SureChEMBL is a complementary database that encompasses compounds derived from full-text, images, and attachments in patent documents. The data is extracted from patent literature through an automated text and image-mining pipeline on a daily basis.
UniChem is a simple, large-scale, non-redundant database of pointers between chemical structure identifiers. Its purpose is to optimise the efficiency with which structure-based hyperlinks are built and maintained between chemistry databases.

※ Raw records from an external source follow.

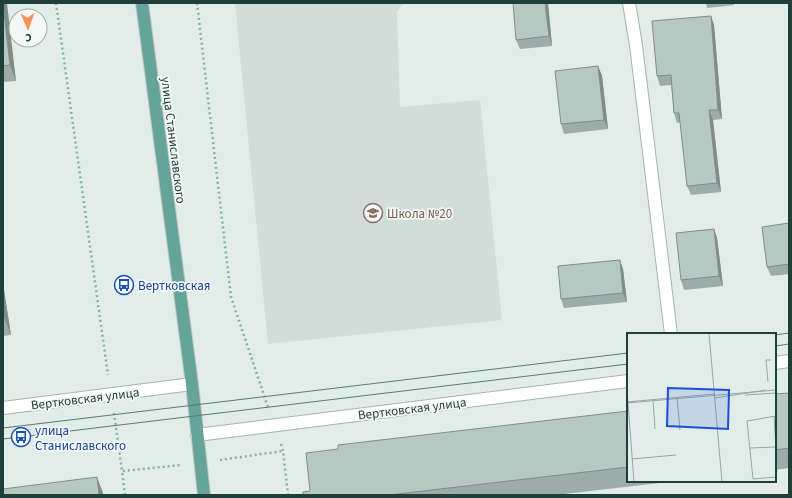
<svg xmlns="http://www.w3.org/2000/svg" width="792" height="498" viewBox="0 0 792 498" font-family="'Source Sans 3',sans-serif">
  <style>
    .built { fill: #d0ddd8 }
    .lines { fill: none; stroke-linecap: round; stroke-linejoin: round }
    .minor-casing { stroke: #a4b5b1; stroke-width: 14 }
    .major-casing { stroke: #c1c9c8; stroke-width: 14 }
    .path { stroke: #81b2a8; stroke-width: 2.5; stroke-dasharray: 2 3; stroke-linecap: butt }
    .minor { stroke: #fff; stroke-width: 12 }
    .major { stroke: #65a49b; stroke-width: 12 }
    .tram { stroke: #5c7a76; stroke-width: 1 }
    .wall { fill: #9daca8 }
    .shaded-wall { fill: #808c88 }
    .building { fill: #b7c8c3; stroke: #808c88 }
    .labels { text-anchor: middle; stroke-width: 3.5; stroke-linejoin: round; paint-order: stroke }
    .street-label { font-size: 13px; fill: #213f3a; stroke: #f3f9f7 }
    .education-label { font-size: 13px; fill: #785e54; stroke: #f3f9f7; text-anchor: start }
    .transit-label { font-size: 13px; fill: #164399; stroke: #f3f9f7; text-anchor: start }
    .inset-road { fill: none; stroke: #95a7a3; stroke-width: 1 }
    .view { fill: #1d4ed8; fill-opacity: 0.15; stroke: #1d4ed8; stroke-width: 2 }
    .inset-edge { fill: none; stroke: #213f3a; stroke-width: 2 }
  </style>
  <rect width="100%" height="100%" fill="#e2ede9"/>
  <polygon class="built" points="235,3 403,3 397,12 400,107 480,100 502,320 268,344"/>
  <g class="lines">
    <defs>
      <g id="minor">
        <polyline points="629,3 636,45 671,334"/>
        <polyline points="775,363 789,361"/>
        <polyline points="3,408 192,384"/>
        <polyline points="197,435 628,381"/>
      </g>
      <polyline id="major" points="142,3 192,384 204,495"/>
    </defs>
    <use href="#minor" class="minor-casing"/>
    <use href="#major" class="major-casing"/>
    <g class="path">
      <polyline points="56,3 108,375"/>
      <polyline points="197,3 231,297 268,407"/>
      <polyline points="114,413 122,471"/>
      <polyline points="281,444 283,451 288,495"/>
      <polyline points="220,460 283,451"/>
      <polyline points="125,495 122,471 181,465"/>
    </g>
    <use href="#minor" class="minor"/>
    <use href="#major" class="major"/>
    <g class="tram">
      <polyline points="775,335 789,333"/>
      <polyline points="775,346 789,344"/>
      <polyline points="3,428 628,353"/>
      <polyline points="3,439 628,364"/>
    </g>
  </g>
  <g class="wall">
    <polygon points="3,3 16,81 3,82"/>
    <polygon points="548,3 552,46 520,49 516,40"/>
    <polygon points="706,3 734,3 734,5 707,8"/>
    <polygon points="711,16 714,25 722,119 713,120 721,192 691,195 687,186 681,122 677,123 674,113 671,85 660,86 657,76"/>
    <polygon points="598,66 602,76 608,129 564,134 561,124"/>
    <polygon points="789,223 789,274 771,276 767,267"/>
    <polygon points="714,229 717,238 723,286 684,290 681,280"/>
    <polygon points="623,269 627,302 564,308 561,299"/>
    <polygon points="3,284 11,335 3,336"/>
    <polygon points="789,393 789,468 775,470 775,394"/>
    <polygon points="628,411 628,481 677,481 556,495 303,495 310,491"/>
  </g>
  <g class="shaded-wall">
    <polygon points="3,3 7,3 16,81 10,65"/>
    <polygon points="545,3 548,3 552,46 549,36"/>
    <polygon points="711,16 714,25 722,119 718,110"/>
    <polygon points="598,66 602,76 608,129 604,120"/>
    <polygon points="709,110 713,120 721,192 717,183"/>
    <polygon points="714,229 717,238 723,286 719,276"/>
    <polygon points="620,260 623,269 627,302 623,293"/>
    <polygon points="3,284 11,335 3,315"/>
    <polygon points="97,477 103,493 103,495 99,495"/>
  </g>
  <g class="building">
    <polygon points="513,3 545,3 549,36 516,40"/>
    <polygon points="3,4 10,65 3,66"/>
    <polygon points="711,16 718,110 709,110 717,183 687,186 679,113 674,113 671,75 657,76 652,21"/>
    <polygon points="598,66 604,120 561,124 555,71"/>
    <polygon points="789,223 789,264 767,267 762,227"/>
    <polygon points="714,229 719,276 681,280 676,233"/>
    <polygon points="620,260 623,293 561,299 558,266"/>
    <polygon points="789,393 789,448 775,450 775,394"/>
    <polygon points="628,411 628,467 389,495 303,495 303,492 310,491 306,453 338,449 338,445"/>
    <polygon points="97,477 99,495 3,495 3,489"/>
  </g>
  <defs>
    <symbol id="school-ring" viewBox="-11 -11 22 22"><circle r="9.5" fill="#f3f9f7" stroke="#8d6e63" stroke-width="1.5"/><path d="M0-5L7-2L0 1L-7-2ZM-4 1L0 2.5L4 1V4Q0 6-4 4Z" fill="#8d6e63"/></symbol>
    <symbol id="bus-ring" viewBox="-11 -11 22 22"><circle r="9.5" fill="#f3f9f7" stroke="#1a4fb4" stroke-width="1.5"/><path d="M-5-6H5V4H4V6H2V4H-2V6H-4V4H-5ZM-3.5-4V0h7V-4ZM-3.5 1.2v1.5H-2V1.2ZM2 1.2v1.5H3.5V1.2Z" fill="#1a4fb4"/></symbol>
  </defs>
  <g fill-rule="evenodd">
    <use href="#school-ring" x="362" y="202" width="22" height="22"/>
    <use href="#bus-ring" x="113" y="274" width="22" height="22"/>
    <use href="#bus-ring" x="10" y="426" width="22" height="22"/>
  </g>
  <g class="labels">
    <g class="street-label">
      <text transform="translate(174 140) rotate(83)" y="5">улица Станиславского</text>
      <text transform="translate(85 398) rotate(-7)" y="5">Вертковская улица</text>
      <text transform="translate(412 408) rotate(-7)" y="5">Вертковская улица</text>
    </g>
    <g class="education-label">
      <text x="387" y="218">Школа №20</text>
    </g>
    <g class="transit-label">
      <text x="138" y="290">Вертковская</text>
      <text x="35" y="435">улица<tspan x="35" dy="15">Станиславского</tspan></text>
    </g>
  </g>
  <g transform="translate(627 333)">
    <rect width="149" height="149" fill="#e2ede9"/>
    <path class="inset-road" d="M82,0l13,149M141,49l-2,-22h5M0,57l7,92M118,62l31,-2M50,65l3,32M88,65l51,-8M26,67l2,29M0,69l87,-8M0,70l149,-13M147,83l2,32M149,83l-29,5 6,58 23,-2M123,115l26,-1M5,126l44,-4"/>
    <path class="view" d="M41,55l61,2 -1,39 -61,-3z"/>
    <rect width="149" height="149" class="inset-edge"/>
  </g>
  <rect width="792" height="498" fill="none" stroke="#213f3a" stroke-width="8"/>
  <g transform="translate(28 28) rotate(178)"><circle r="19" fill="#f3f9f7" stroke="#9fafab"/>
  <path d="M0-3L7 15L0 10L-7 15Z" fill="#f79155"/>
  <text y="-6" font-size="11" font-weight="bold" text-anchor="middle" fill="#213f3a">С</text>
  </g>
</svg>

Our resources provide users with the ability to address important practical scientific questions in areas such as chemical biology, drug discovery, bioinformatics, and cheminformatics. Common practical applications of these resources include identifying tool compounds for therapeutic targets, conducting novelty evaluations, creating chemogenomic sets for phenotypic screening, and identifying active compound’s potential targets and off-targets. ChEMBL is also widely utilised in data science and the development and application of AI/ML methods. These databases are utilised by a variety of organisations, including academia, not-for-profit and charitable institutes, biotech companies, and large global organisations.
In this talk I will showcase recent developments in ChEMBL, SureChEMBL, and UniChem and outline some of our plans for the future. These include the widespread adoption of Open Source tools across the projects, the open-sourcing of some of our key components, and the introduction of new functionalities such as a REST API for SureChEMBL and the UniChem similarity search service.